Reproduce, from the lines below, exactly the stretch that begins at the line containing "index mcp: (980, 881)" and ends at the line containing "middle mcp: (1074, 967)", both included.

== Segment start ==

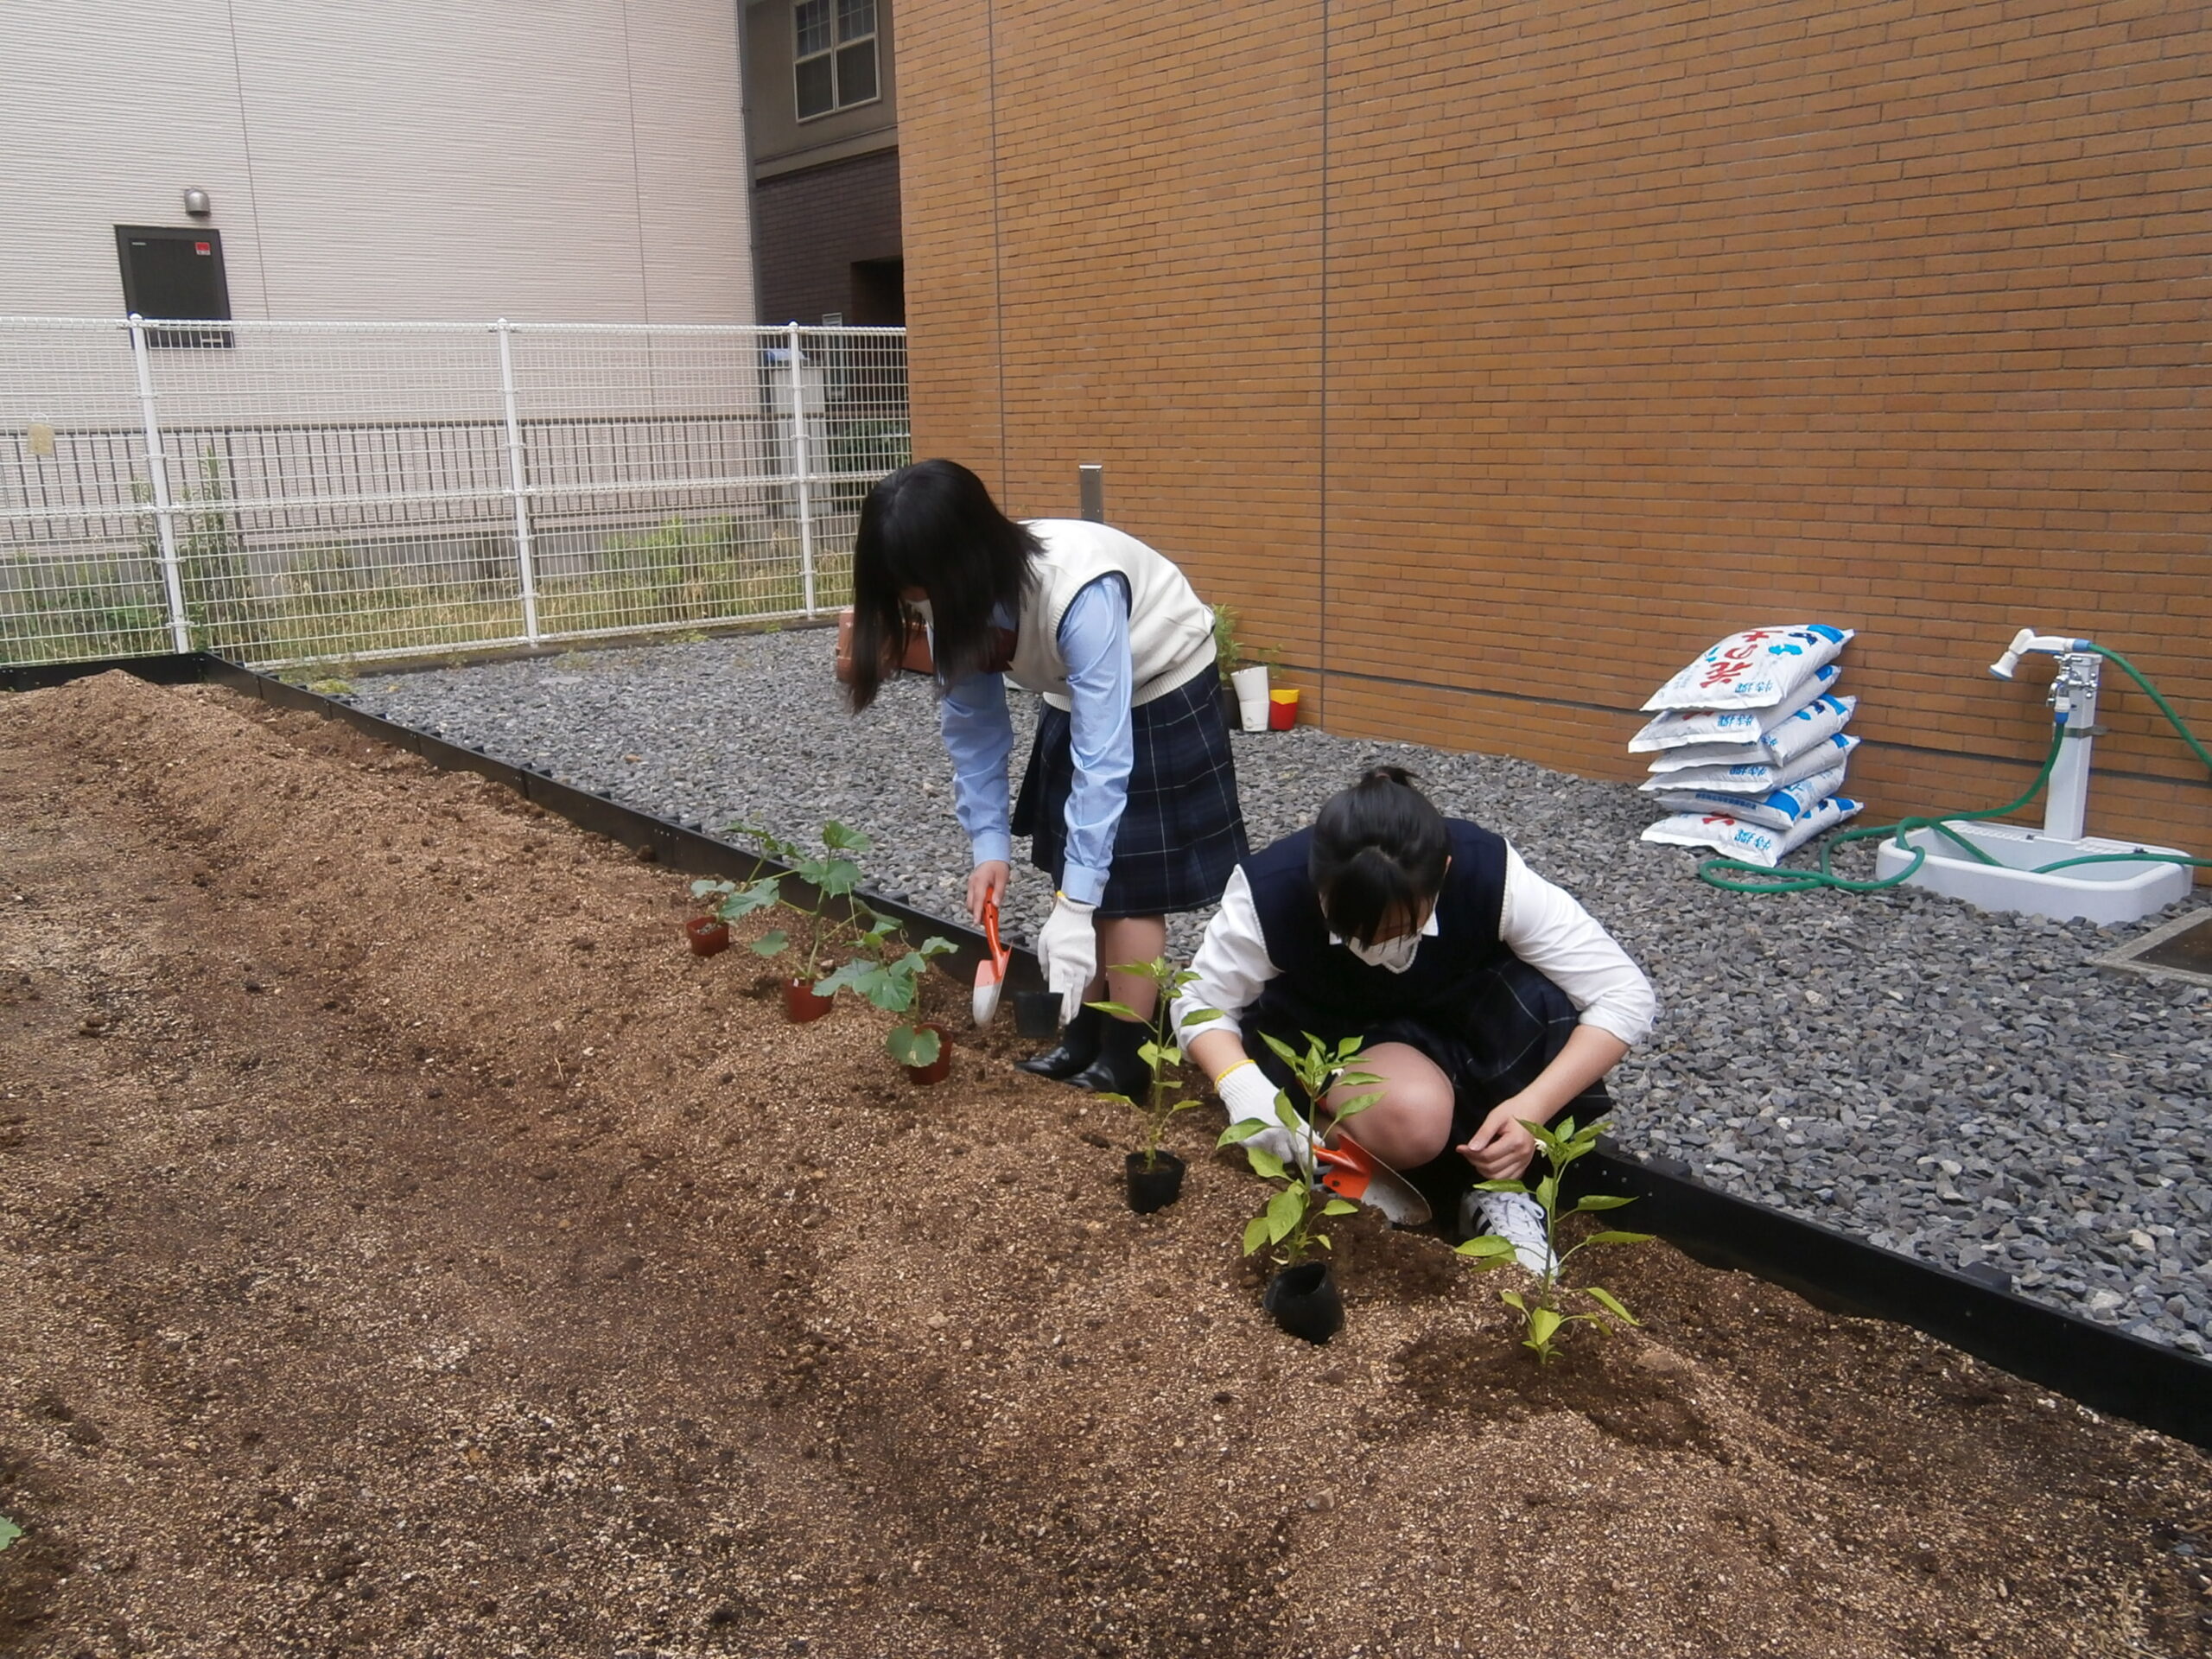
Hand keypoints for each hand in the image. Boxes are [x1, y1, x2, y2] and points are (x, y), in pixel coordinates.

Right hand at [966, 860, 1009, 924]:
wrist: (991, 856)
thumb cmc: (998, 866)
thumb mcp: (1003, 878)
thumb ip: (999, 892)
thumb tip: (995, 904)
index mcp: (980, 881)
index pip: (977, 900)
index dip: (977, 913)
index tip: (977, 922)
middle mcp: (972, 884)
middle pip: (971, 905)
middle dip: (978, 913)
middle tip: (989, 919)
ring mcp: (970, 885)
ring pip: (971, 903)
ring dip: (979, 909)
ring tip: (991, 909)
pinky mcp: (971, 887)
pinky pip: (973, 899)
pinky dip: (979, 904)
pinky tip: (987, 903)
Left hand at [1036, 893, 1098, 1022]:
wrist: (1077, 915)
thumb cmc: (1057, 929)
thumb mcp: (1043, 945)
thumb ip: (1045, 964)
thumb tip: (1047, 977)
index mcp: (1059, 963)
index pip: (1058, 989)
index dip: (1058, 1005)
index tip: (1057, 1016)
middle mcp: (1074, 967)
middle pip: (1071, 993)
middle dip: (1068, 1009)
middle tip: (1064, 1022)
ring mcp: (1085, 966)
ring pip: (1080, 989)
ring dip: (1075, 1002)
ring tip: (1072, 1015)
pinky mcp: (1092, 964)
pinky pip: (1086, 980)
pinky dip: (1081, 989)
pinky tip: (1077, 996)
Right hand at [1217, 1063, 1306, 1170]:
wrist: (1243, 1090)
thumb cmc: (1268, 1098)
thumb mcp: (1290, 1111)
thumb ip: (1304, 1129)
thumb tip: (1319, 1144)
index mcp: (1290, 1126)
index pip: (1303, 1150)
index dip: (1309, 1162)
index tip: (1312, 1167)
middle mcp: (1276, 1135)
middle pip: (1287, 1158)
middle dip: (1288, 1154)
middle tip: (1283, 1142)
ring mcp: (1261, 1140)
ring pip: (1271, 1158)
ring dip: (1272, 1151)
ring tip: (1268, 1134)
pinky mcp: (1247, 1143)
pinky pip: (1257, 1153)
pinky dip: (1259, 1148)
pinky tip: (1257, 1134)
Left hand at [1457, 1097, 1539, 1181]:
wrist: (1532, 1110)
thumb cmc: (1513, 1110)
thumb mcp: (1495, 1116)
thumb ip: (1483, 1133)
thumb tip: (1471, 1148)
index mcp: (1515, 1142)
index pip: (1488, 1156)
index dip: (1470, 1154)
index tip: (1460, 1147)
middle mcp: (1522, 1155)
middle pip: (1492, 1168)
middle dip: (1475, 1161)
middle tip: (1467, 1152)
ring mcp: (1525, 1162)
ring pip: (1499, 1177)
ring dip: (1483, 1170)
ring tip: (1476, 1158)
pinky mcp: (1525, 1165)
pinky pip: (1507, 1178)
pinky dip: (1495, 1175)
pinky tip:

== Segment end ==

Solution to the problem:
index mcp: (980, 881)
index pip: (977, 900)
index dip: (977, 913)
index tip: (977, 922)
middle mcp: (972, 884)
middle pip: (971, 905)
middle dip: (978, 913)
middle tip: (989, 919)
ring mcp: (970, 885)
ring pip: (971, 903)
ring dip: (979, 909)
ring tip: (991, 909)
pinky mcp: (971, 887)
pinky pip: (973, 899)
pinky dip: (979, 904)
pinky tip: (987, 903)
Left hand at [1036, 893, 1098, 1022]:
wrist: (1077, 915)
thumb cmc: (1057, 929)
thumb mcp: (1043, 945)
thumb ip: (1045, 964)
thumb tip: (1047, 977)
index mcp: (1059, 963)
index pip: (1058, 989)
index dip: (1058, 1005)
index tip: (1057, 1016)
middle mcp: (1074, 967)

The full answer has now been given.